Film Review: Darwin

Atmospheric documentary set in Death Valley is surprisingly captivating.

If Darwin, California didn’t exist, David Lynch would have had to invent it. But the town not only exists, it thrives, despite its tortuous history, desert surroundings and tiny population. Nick Brandestini’s graceful coverage of the people and the place in Darwin has garnered film festival attention and good word of mouth, and the U.S. release, however limited, should continue the positive exposure.

Brandestini takes us to the remote outpost (pop. 35) and immediately introduces us to the residents, including Monty, a miner, and his wife, Nancy, who have been living in Darwin since the 1950s; Hank and Connie, more recent “emigrés”; Susan, the postmaster; a transgender youth, Ryal, and his partner, Penny, and several others.

We also learn about Darwin’s history, including its Wild West origins during the post-Civil War gold rush days, how it became a major locale for silver and lead mining, but then how it faded and became a ghost town. Today, the inhabitants have no real government or place of worship and are completely dependent upon a waterline from a mountain where the government conducts secret weapons tests. Yet, somehow, those who remain in Darwin seem quite content with their lot. Outsiders may not understand why they stay, but once one gets to know Darwin’s residents, their lives make more sense.

Darwin was named after Darwin French, a doctor and adventurer, but the Darwinian (as in Charles Darwin) theme of the survival of the fittest comes to mind as we learn about the troubled, even tragic pasts of the eclectic dwellers and how they overcame odds either because they moved to Darwin or in spite of their living in the area. There exist a sadness and strangeness about the people, but really no more so than with the denizens of any other larger city.

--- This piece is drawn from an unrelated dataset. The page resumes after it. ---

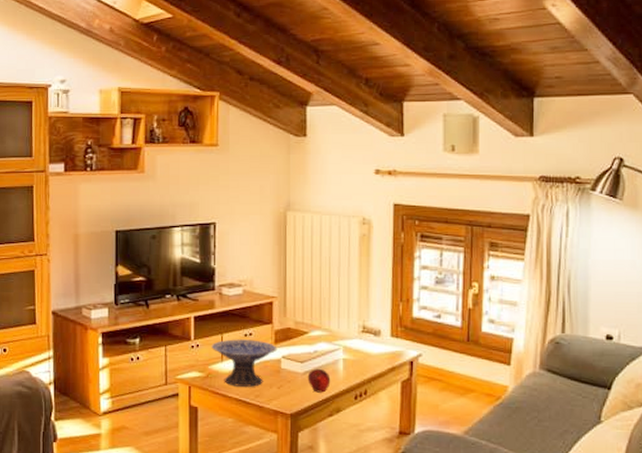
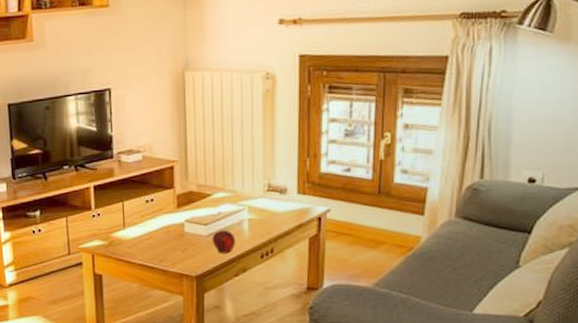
decorative bowl: present [211,339,277,387] -> none [112,205,180,252]

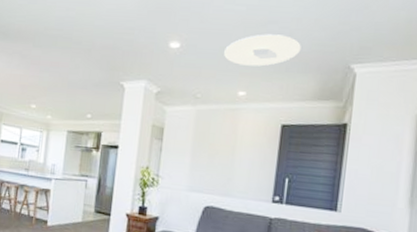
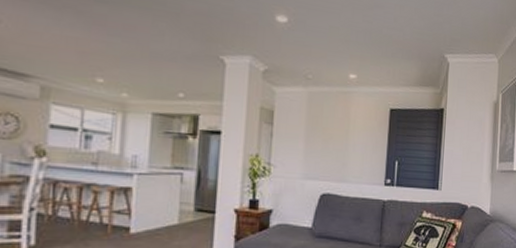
ceiling light: present [224,34,301,67] -> none [334,17,404,50]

Brandestini’s approach to his subjects is intimate yet respectful, not unlike Lee Anne Schmitt’s California Company Town, a 2008 ode to several other California locations abandoned by large industries. Both films document the dark side of the American dream and are beautifully composed (between interviews) with still long-shots of desolate landscapes.

The only flaw of Brandestini’s film appears to be the director’s mysterious decision to focus on only the “white trailer trash” of the location; a 2010 census report indicates that other races live in Darwin—though perhaps they didn’t wish to participate, or changes in the community occurred after filming stopped in 2009.

In any case, Darwin finds unexpected inspiration in a group of people who live against the odds. Like the smiling Buddha that adorns one of the trailer lawns, they will charm you for sure.